Si le regard français insiste sur la “stratégie”, l’accueil mauricien, lui, est surtout émotionnel et affectif. Les chaînes régionales comme LINFO.re, les médias mauriciens et les réseaux sociaux montrent les foules réunies à Port-Louis, les drapeaux bleu-blanc-rouge et quadricolores, les scènes de bain de foule, les selfies, les applaudissements lors des déplacements au Caudan ou à Pamplemousses.

Dans les commentaires sous les directs et les vidéos des médias mauriciens ou d’autres plateformes, de nombreux internautes saluent « l’accueil du peuple mauricien » et expriment une forme de fierté nationale à voir Maurice au centre de l’attention internationale.

Les médias locaux insistent aussi davantage que la presse française sur deux éléments :

l Le poids historique de la relation : les références aux trois siècles de présence française, aux figures de SSR et SAJ honorées par Macron à Pamplemousses, à la francophonie vécue au quotidien.

l Les attentes très concrètes : retombées économiques, facilitation des investissements, place des étudiants mauriciens en France, évolution des accords sur la sécurité ou la pêche.

Autrement dit : là où Paris parle “axes stratégiques”, Port-Louis pense aussi bourses, emplois, tourisme et pouvoir d’achat.

Deux narrations qui se croisent

Au final, le traitement de la visite de Macron à Maurice par la presse française raconte autant la façon dont la France se voit elle-même dans l’océan Indien que la réalité de la relation franco-mauricienne.

l Côté français, la visite est un jalon dans une grande histoire : celle de la stratégie indo-pacifique, de la place de la France en Afrique, de la sécurisation des routes maritimes.

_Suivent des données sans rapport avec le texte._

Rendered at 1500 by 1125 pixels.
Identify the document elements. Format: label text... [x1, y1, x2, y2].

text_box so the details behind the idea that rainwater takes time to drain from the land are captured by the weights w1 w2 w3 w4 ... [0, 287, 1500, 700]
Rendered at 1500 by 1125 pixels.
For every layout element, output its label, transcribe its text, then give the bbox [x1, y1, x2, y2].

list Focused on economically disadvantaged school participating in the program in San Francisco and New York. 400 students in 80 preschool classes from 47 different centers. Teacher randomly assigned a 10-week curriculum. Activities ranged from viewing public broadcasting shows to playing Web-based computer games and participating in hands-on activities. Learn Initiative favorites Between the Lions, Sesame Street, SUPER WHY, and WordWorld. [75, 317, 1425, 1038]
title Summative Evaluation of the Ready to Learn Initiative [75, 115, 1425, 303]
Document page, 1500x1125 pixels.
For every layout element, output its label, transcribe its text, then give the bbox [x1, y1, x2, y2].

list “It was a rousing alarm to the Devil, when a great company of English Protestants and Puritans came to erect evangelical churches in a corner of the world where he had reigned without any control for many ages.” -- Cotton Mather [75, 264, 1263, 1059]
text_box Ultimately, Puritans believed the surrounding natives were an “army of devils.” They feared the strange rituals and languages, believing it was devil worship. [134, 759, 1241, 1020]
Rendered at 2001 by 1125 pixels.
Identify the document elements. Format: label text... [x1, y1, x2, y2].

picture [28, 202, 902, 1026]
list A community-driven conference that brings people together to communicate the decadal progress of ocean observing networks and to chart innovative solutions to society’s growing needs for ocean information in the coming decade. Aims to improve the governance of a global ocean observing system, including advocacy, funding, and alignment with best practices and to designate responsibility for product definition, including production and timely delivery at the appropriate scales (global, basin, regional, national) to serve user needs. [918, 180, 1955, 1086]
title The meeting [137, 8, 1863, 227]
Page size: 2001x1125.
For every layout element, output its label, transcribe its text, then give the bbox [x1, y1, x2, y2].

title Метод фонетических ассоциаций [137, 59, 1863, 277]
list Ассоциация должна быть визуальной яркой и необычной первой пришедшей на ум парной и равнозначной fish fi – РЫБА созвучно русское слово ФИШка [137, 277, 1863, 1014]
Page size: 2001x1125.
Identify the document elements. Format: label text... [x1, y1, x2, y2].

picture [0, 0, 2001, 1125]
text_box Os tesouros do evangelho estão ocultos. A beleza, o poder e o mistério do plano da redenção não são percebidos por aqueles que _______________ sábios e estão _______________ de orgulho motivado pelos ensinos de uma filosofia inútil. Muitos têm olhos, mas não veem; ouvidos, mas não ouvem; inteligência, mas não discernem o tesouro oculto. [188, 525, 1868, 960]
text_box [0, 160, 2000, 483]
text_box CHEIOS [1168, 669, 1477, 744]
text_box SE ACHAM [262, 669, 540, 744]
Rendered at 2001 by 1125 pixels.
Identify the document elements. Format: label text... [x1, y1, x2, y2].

Maurice devient une scène où se joue ce récit.

l Côté mauricien, la même visite est vécue comme une reconnaissance : celle d’un petit État insulaire qui compte, qui signe des accords d’égal à égal, qui accueille – avec chaleur, mais sans complexe – le Président d’une ancienne puissance coloniale.

Ce décalage n’est pas forcément un problème. Il souligne plutôt l’enjeu des prochaines années : faire coïncider le narratif français, très stratégique, avec les attentes mauriciennes, très concrètes et sociales.